VENETO – Le rilevazioni giornaliere del particolato dell’aria (quello che permette di capire l’indice d’inquinamento), ha segnalato tra il 4 ed il 6 Ottobre, la presenza di radiazioni: in particolare dell’isotopo Ru-101. Questa particella radioattiva è stata segnalata  da altri laboratori del Nord Italia, ed anche da Svizzera ed Austria sul loro territorio.

Livello di radiazioni molto basso, continueranno i rilevamenti

L’Arpav, che si occupa della Protezione e della Prevenzione Ambientale, ha segnalato che, nei primi giorni della prossima settimana, saranno intensificate le rilevazioni per scongiurare aumenti del livello di radioattività derivante dalla particella Ru-101 (o Rutenio).

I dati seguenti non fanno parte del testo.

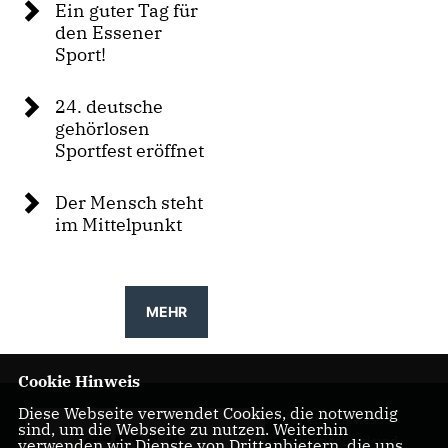
Ein guter Tag für
den Essener
Sport!
24. deutsche
gehörlosen
Sportfest eröffnet
Der Mensch steht
im Mittelpunkt
MEHR
Cookie Hinweis
Diese Webseite verwendet Cookies, die notwendig
für ein starkes
sind, um die Webseite zu nutzen. Weiterhin
Rüttenscheid und
verwenden wir Dienste von Drittanbietern, die uns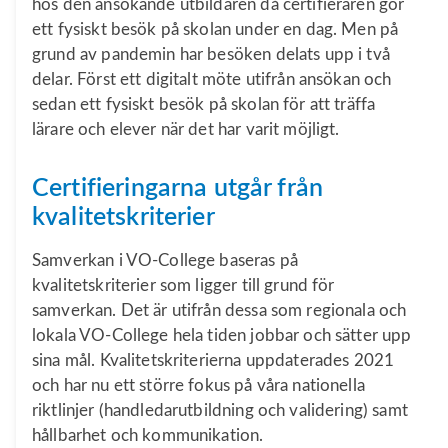
hos den ansökande utbildaren då certifieraren gör
ett fysiskt besök på skolan under en dag. Men på
grund av pandemin har besöken delats upp i två
delar. Först ett digitalt möte utifrån ansökan och
sedan ett fysiskt besök på skolan för att träffa
lärare och elever när det har varit möjligt.
Certifieringarna utgår från
kvalitetskriterier
Samverkan i VO-College baseras på
kvalitetskriterier som ligger till grund för
samverkan. Det är utifrån dessa som regionala och
lokala VO-College hela tiden jobbar och sätter upp
sina mål. Kvalitetskriterierna uppdaterades 2021
och har nu ett större fokus på våra nationella
riktlinjer (handledarutbildning och validering) samt
hållbarhet och kommunikation.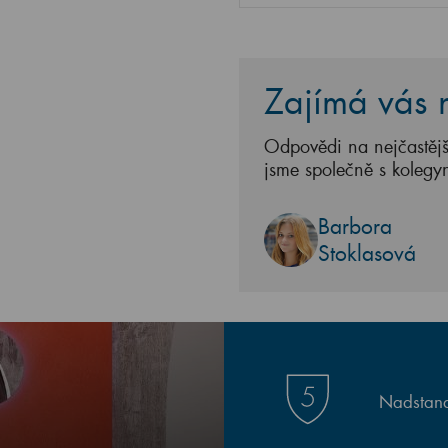
Zajímá vás n
Odpovědi na nejčastějš
jsme společně s kolegy
Barbora
Stoklasová
Nadstand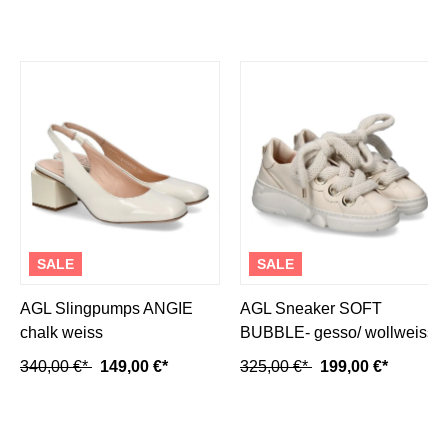
SALE
SALE
AGL Slingpumps ANGIE
AGL Sneaker SOFT
chalk weiss
BUBBLE- gesso/ wollweiss
340,00 €*
149,00 €*
325,00 €*
199,00 €*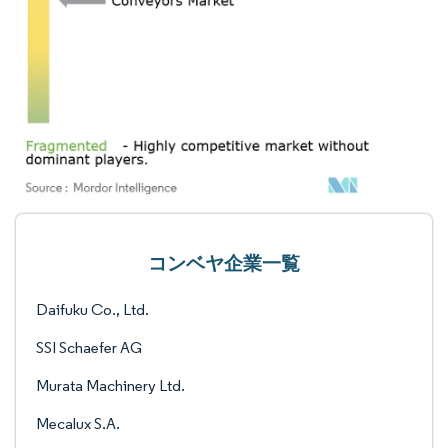
コンベヤ企業一覧
Daifuku Co., Ltd.
SSI Schaefer AG
Murata Machinery Ltd.
Mecalux S.A.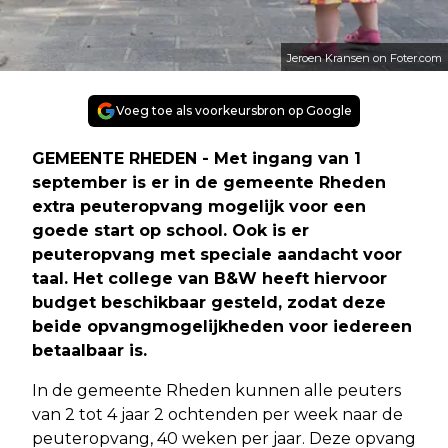
Jeroen Kransen on Foter.com
Voeg toe als voorkeursbron op Google
GEMEENTE RHEDEN - Met ingang van 1
september is er in de gemeente Rheden
extra peuteropvang mogelijk voor een
goede start op school. Ook is er
peuteropvang met speciale aandacht voor
taal. Het college van B&W heeft hiervoor
budget beschikbaar gesteld, zodat deze
beide opvangmogelijkheden voor iedereen
betaalbaar is.
In de gemeente Rheden kunnen alle peuters
van 2 tot 4 jaar 2 ochtenden per week naar de
peuteropvang, 40 weken per jaar. Deze opvang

Attualmente nessun allarme è stato diramato a riguardo in quanto i livelli presenti nella zona tra Verona, Vicenza e Belluno, non sarebbero dannosi per la salute dei cittadini. Secondo gli esperti si tratterebbe di una “nube radioattiva” e, l’Istituto Superiore per la Protezione e la Ricerca Ambientale (ISPRA) e gli omologhi referenti europei, stanno cercando di identificare l’origine di questo fenomeno.

Arpa Lombardia tranquillizza i cittadini in merito al Rutenio 106

I livelli di rutenio – precisa in una nota Arpa Lombardia, pubblicata negli scorsi giorni proprio a riguardo della “nube radioattiva” – sono rimasti pressoché invariati in questi giorni, anche a causa della debole circolazione che non ha favorito il rimescolamento atmosferico.

Il netto afflusso di aria da nord-ovest atteso dalle prossime ore dovrebbe favorire un ricambio. Saranno poi le analisi dei prossimi giorni a dirci se le concentrazioni diminuiranno o si manterranno stabili. Si tratta sempre di tracce molto modeste, di nessun significato ambientale e sanitario”. Si spera in un cambio del tempo che riesca a “spazzare via” la nube radioattiva presente nelle zone del Nord Italia.

Nella nota viene anche precisato che, per essere dannoso per la salute umana, questo isotopo dovrebbe avere almeno 1000 volte il valore attuale, ma il Codacons chiede comunque, per sicurezza, di aprire un’indagine a riguardo.